- [WORK REQUIRED] What follows is a set of entries. Give them again exactly, without the pictures.

[Stored data]
▽

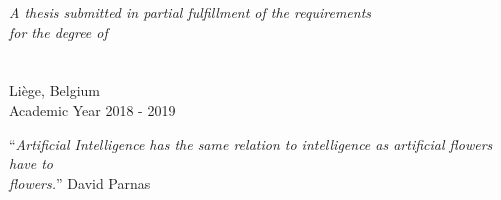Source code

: \documentclass[
11pt, %
english, %
singlespacing, %
headsepline, %
]{master-thesis} %
\begin{document}
\begin{titlepage}
\begin{center}
\large \textit{A thesis submitted in partial fulfillment of the requirements\\ for the degree of \degreename}\\[1cm] %
\deptname\\
\facname\\
Liège, Belgium\\[4cm] 
 

{\large Academic Year 2018 - 2019}
 
\vfill
\end{center}
\end{titlepage}


\vspace*{0.2\textheight}

\noindent\enquote{\itshape Artificial Intelligence has the same relation to intelligence as artificial flowers have to\\ flowers.}\bigbreak
\hfill David Parnas

\end{document}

△

- [EXERCISE RESPONSE]
Source code

: \documentclass[
11pt, %
english, %
singlespacing, %
headsepline, %
]{master-thesis} %
\begin{document}
\begin{titlepage}
\begin{center}
\large \textit{A thesis submitted in partial fulfillment of the requirements\\ for the degree of \degreename}\\[1cm] %
\deptname\\
\facname\\
Liège, Belgium\\[4cm] 
 

{\large Academic Year 2018 - 2019}
 
\vfill
\end{center}
\end{titlepage}


\vspace*{0.2\textheight}

\noindent\enquote{\itshape Artificial Intelligence has the same relation to intelligence as artificial flowers have to\\ flowers.}\bigbreak
\hfill David Parnas

\end{document}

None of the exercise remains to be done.